* What you will do:
Check every line of the data below for the string "depth", and copy the ones that hold it.

* Supplied information:
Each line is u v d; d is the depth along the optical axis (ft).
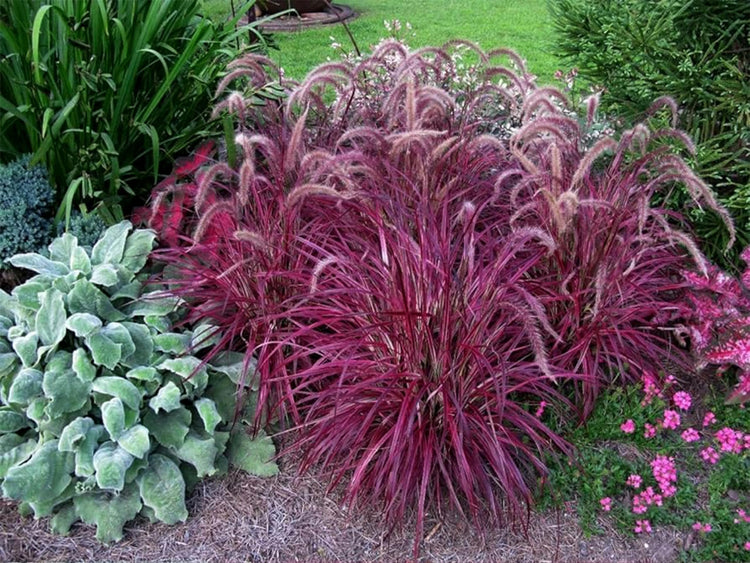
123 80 12.03
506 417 9.53
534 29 32.40
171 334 10.69
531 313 10.21
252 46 14.26
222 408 10.65
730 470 10.04
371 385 9.82
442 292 9.19
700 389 11.53
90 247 12.01
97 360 9.73
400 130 12.40
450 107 12.97
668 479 9.52
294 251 10.85
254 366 10.70
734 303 11.19
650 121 12.57
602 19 14.16
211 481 10.17
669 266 12.20
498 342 10.31
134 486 9.67
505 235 12.04
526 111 11.10
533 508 9.68
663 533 9.53
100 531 9.25
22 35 11.77
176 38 13.26
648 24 12.84
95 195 12.11
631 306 10.89
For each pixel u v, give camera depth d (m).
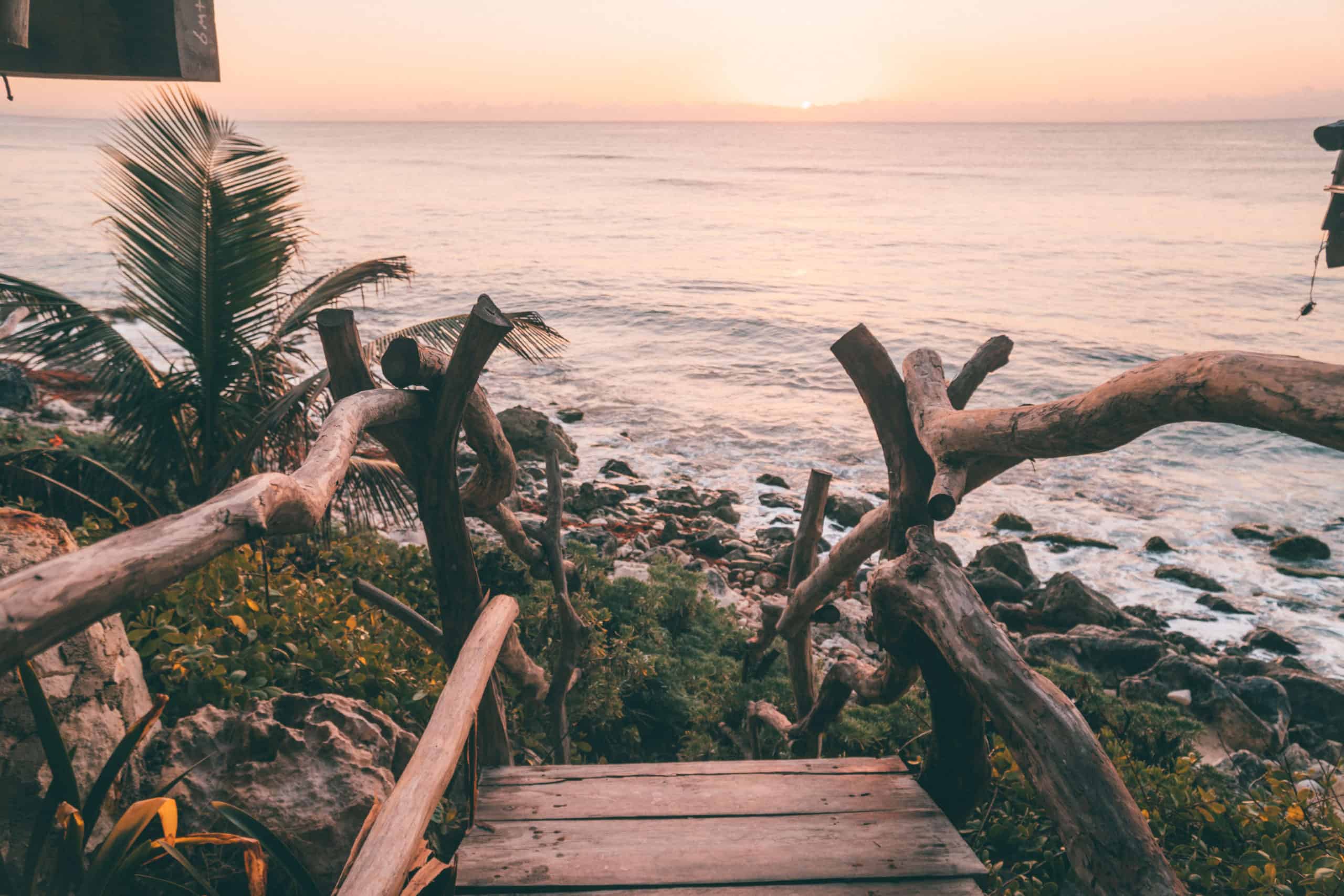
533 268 43.94
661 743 6.66
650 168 151.75
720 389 24.16
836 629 11.04
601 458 18.95
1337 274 44.00
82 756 2.73
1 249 38.09
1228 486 17.86
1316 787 6.91
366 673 4.53
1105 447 2.06
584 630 5.06
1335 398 1.35
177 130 6.17
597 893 2.45
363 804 3.01
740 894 2.45
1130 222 69.38
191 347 6.71
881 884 2.50
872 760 3.25
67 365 6.49
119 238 6.30
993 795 4.28
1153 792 4.64
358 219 63.50
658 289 38.94
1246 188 103.38
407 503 7.23
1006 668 2.22
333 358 2.75
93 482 6.48
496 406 22.30
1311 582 14.12
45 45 3.00
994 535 15.75
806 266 47.19
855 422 21.50
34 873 1.94
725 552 14.04
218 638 4.13
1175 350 28.91
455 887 2.44
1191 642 12.03
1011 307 36.31
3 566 2.80
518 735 5.14
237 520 1.36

* Expected output:
Each line is u v d; d is the depth along the optical axis (ft).
For each pixel u v, give camera depth d (m).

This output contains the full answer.